During its inaugural season, Wednesday Night Rivalry was called "the hottest new brand in sports" by Forbes. It claimed six of the top eight most-watched NHL regular-season telecasts ever on NBC Sports Network and averaged 646,000 viewers. With the success of Wednesday Night Rivalry, the 2012–13 NHL season was the most watched NHL season on cable in 19 years.

During the 2013–14 NHL season, Wednesday Night Rivalry averaged 559,000 viewers, up 26% from its average viewership of Wednesday night games during the 2011–12 NHL season (443,000). The first two seasons of Wednesday Night Rivalry has recorded none games with more than 700,000 viewers as compared to four during the two seasons prior to the introduction of Wednesday Night Rivalry.

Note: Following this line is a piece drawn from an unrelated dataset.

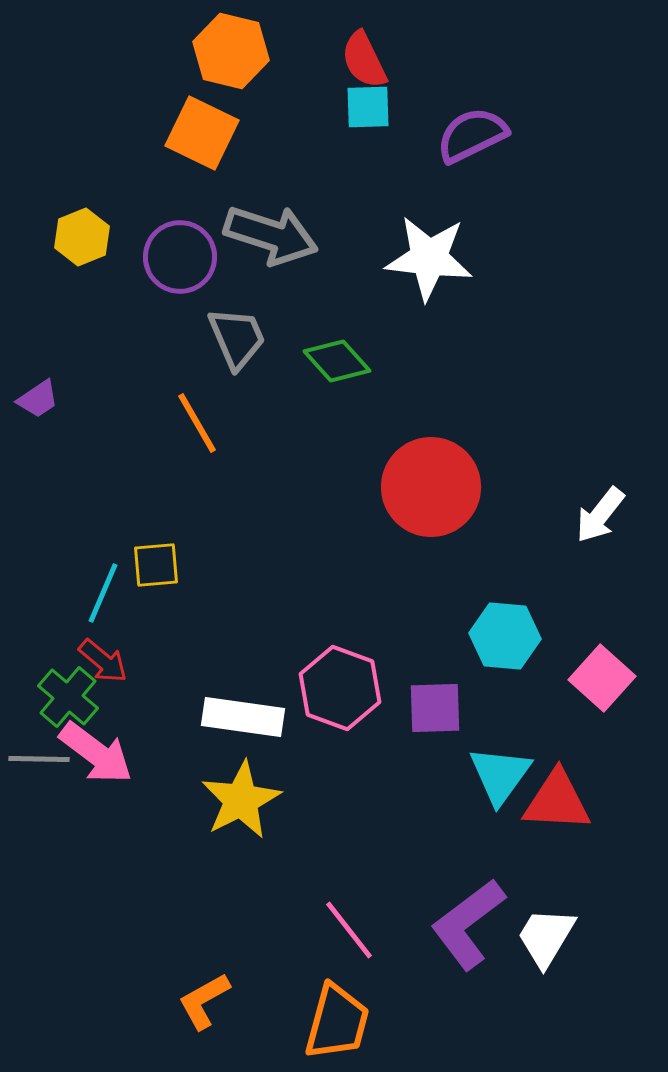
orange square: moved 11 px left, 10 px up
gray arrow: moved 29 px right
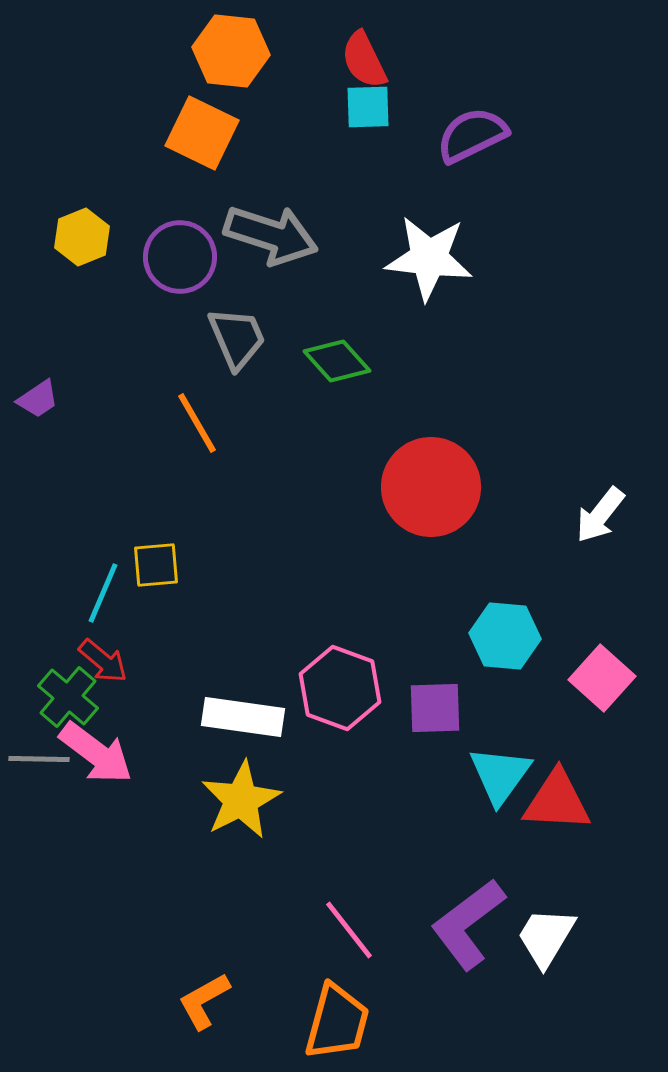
orange hexagon: rotated 8 degrees counterclockwise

During the 2014–15 NHL season, NBCSN's Wednesday Night Rivalry coverage averaged 565,000 viewers. NBCSN's opening night coverage of Bruins-Flyers had an opening-night cable record 956,000 viewers. Seven of the 10 most-watched NHL games on NBCSN were Wednesday Night Rivalry games.

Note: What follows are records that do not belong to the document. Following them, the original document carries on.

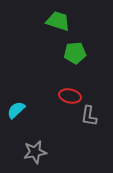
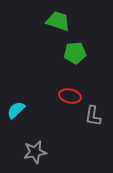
gray L-shape: moved 4 px right
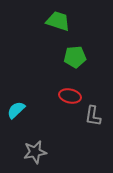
green pentagon: moved 4 px down
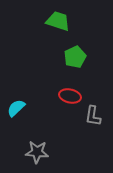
green pentagon: rotated 20 degrees counterclockwise
cyan semicircle: moved 2 px up
gray star: moved 2 px right; rotated 15 degrees clockwise
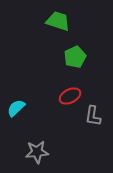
red ellipse: rotated 40 degrees counterclockwise
gray star: rotated 10 degrees counterclockwise
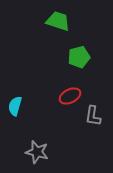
green pentagon: moved 4 px right; rotated 10 degrees clockwise
cyan semicircle: moved 1 px left, 2 px up; rotated 30 degrees counterclockwise
gray star: rotated 20 degrees clockwise
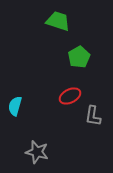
green pentagon: rotated 15 degrees counterclockwise
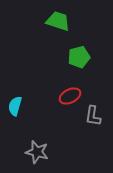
green pentagon: rotated 15 degrees clockwise
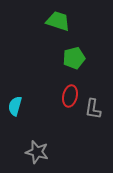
green pentagon: moved 5 px left, 1 px down
red ellipse: rotated 50 degrees counterclockwise
gray L-shape: moved 7 px up
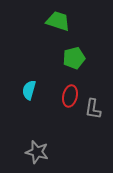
cyan semicircle: moved 14 px right, 16 px up
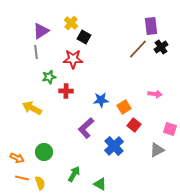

During the 2015–16 NHL season, Wednesday Night Rivalry averaged 608,000 viewers and produced three of the 10 most-watched NHL regular-season games on NBCSN during their time as the NHL pay television carrier. NBCSN's 10-most watched games of the 2015–16 season were either Wednesday Night Rivalry or Sunday Night Hockey games.